9/11 flimflam

October 05, 2004

AS CONGRESS prepares to depart Washington shortly for the campaign trail, the stage is set for last-minute skullduggery on the overhaul of national intelligence agencies. If lawmakers come home and say they've done the job, don't buy it sight unseen.

Oh, the Senate is trying - slogging its way through a bipartisan bill that reflects a reasonable effort to adopt many of the reforms recommended by the independent commission that investigated why the nation was so vulnerable to the Sept. 11, 2001, attacks.

Voters would be best served if Congress remained on duty long enough to hammer that measure into a shape of which all could justly feel proud.

But House Speaker Dennis Hastert and Majority Leader Tom DeLay have been in no rush, yielding, it appears, to the status quo forces in Washington that stand to lose power and influence if sweeping changes are adopted. At the top of that list is the Pentagon, which currently controls eight of the 15 intelligence agencies and 80 percent of the estimated $40 billion intelligence budget.
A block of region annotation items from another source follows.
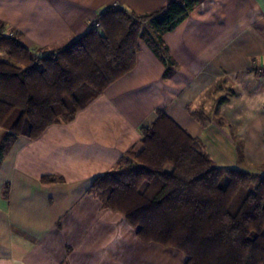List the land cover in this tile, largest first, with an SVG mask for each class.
I'll use <instances>...</instances> for the list:
<instances>
[{
	"label": "crops",
	"instance_id": "1",
	"mask_svg": "<svg viewBox=\"0 0 264 264\" xmlns=\"http://www.w3.org/2000/svg\"><path fill=\"white\" fill-rule=\"evenodd\" d=\"M167 2L0 0V26L32 48L55 49L107 7L142 15ZM163 38L177 62L173 74L141 42L135 67L73 119L10 143L0 165V264H186L183 251L143 241L90 191L160 109L200 138L218 166L264 172V0H202ZM189 109H202L210 122ZM5 134L0 127V143Z\"/></svg>",
	"mask_w": 264,
	"mask_h": 264
},
{
	"label": "trees",
	"instance_id": "2",
	"mask_svg": "<svg viewBox=\"0 0 264 264\" xmlns=\"http://www.w3.org/2000/svg\"><path fill=\"white\" fill-rule=\"evenodd\" d=\"M202 0H168L138 15L103 10L86 32L63 47L32 48L0 26V165L19 135L35 138L53 123L69 121L131 71L141 42L177 69L163 35ZM189 112L203 125L211 118ZM142 137L118 166L95 176L90 191L122 212L145 242L175 247L186 264H264V172L220 167L164 110L142 128ZM46 182L51 176L42 178Z\"/></svg>",
	"mask_w": 264,
	"mask_h": 264
},
{
	"label": "rangeland",
	"instance_id": "3",
	"mask_svg": "<svg viewBox=\"0 0 264 264\" xmlns=\"http://www.w3.org/2000/svg\"><path fill=\"white\" fill-rule=\"evenodd\" d=\"M0 57H2V58H7V53L6 52H4L3 50H1L0 49ZM231 89H229V92H228V96H231V97H233L236 93H237V88H233V84H231ZM226 90V89H225ZM237 90V91H236ZM216 104V106H215V108H214V111H216V112H218V109H219V105L220 104H222L221 103V101H219L218 103H215ZM200 110H202V109H200ZM203 111V110H202ZM210 118H211V116L208 114V113H206ZM217 114V113H216Z\"/></svg>",
	"mask_w": 264,
	"mask_h": 264
}]
</instances>
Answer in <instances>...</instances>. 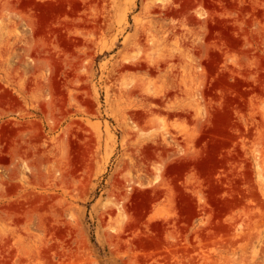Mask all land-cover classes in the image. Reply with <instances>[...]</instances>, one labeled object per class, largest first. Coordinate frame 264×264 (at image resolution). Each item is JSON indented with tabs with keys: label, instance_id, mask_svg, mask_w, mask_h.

The measure expected to come before House members this week is far weaker than the Senate bill in the authority it would assign to a proposed national intelligence director, and also includes "poison pill" provisions that demand harsher treatment of immigrants and intrude on civil liberties.

Most alarming is the plan to reconcile differences between the House and Senate versions of the overhaul in a conference committee, meeting while the majority of lawmakers are out campaigning.

If Congress is summoned back to Washington as planned shortly before the Nov. 2 election to vote on the final product, the choice will likely be: Take it or leave it. Dissenters will be subject to be branded in campaign commercials as enemies of reform.

This issue, if no other, is too crucial to the nation's safety to be dealt with in such raw political terms. It calls to mind the outrage of two years ago, when disabled Vietnam veteran Max Cleland, a Democratic senator from Georgia, was tarred as unpatriotic and defeated for re-election because he objected to anti-labor provisions in legislation creating the Department of Homeland Security.

To be fair, congressional leaders are being asked to overcome one of the highest hurdles in Washington - the transfer of power. This is a delicate business subject to much negotiation. Further, the 9/11 commission recommendations must be regarded as a framework for redesigning the way we gather and analyze intelligence - not an absolute blueprint.

The job needs to be done both promptly and sensibly. One top official must be in charge and accountable, data should be consolidated in a single center available to analysts from all relevant agencies, and Congress needs to streamline its oversight of the process.

If lawmakers declare victory after achieving less, they shouldn't get away with it.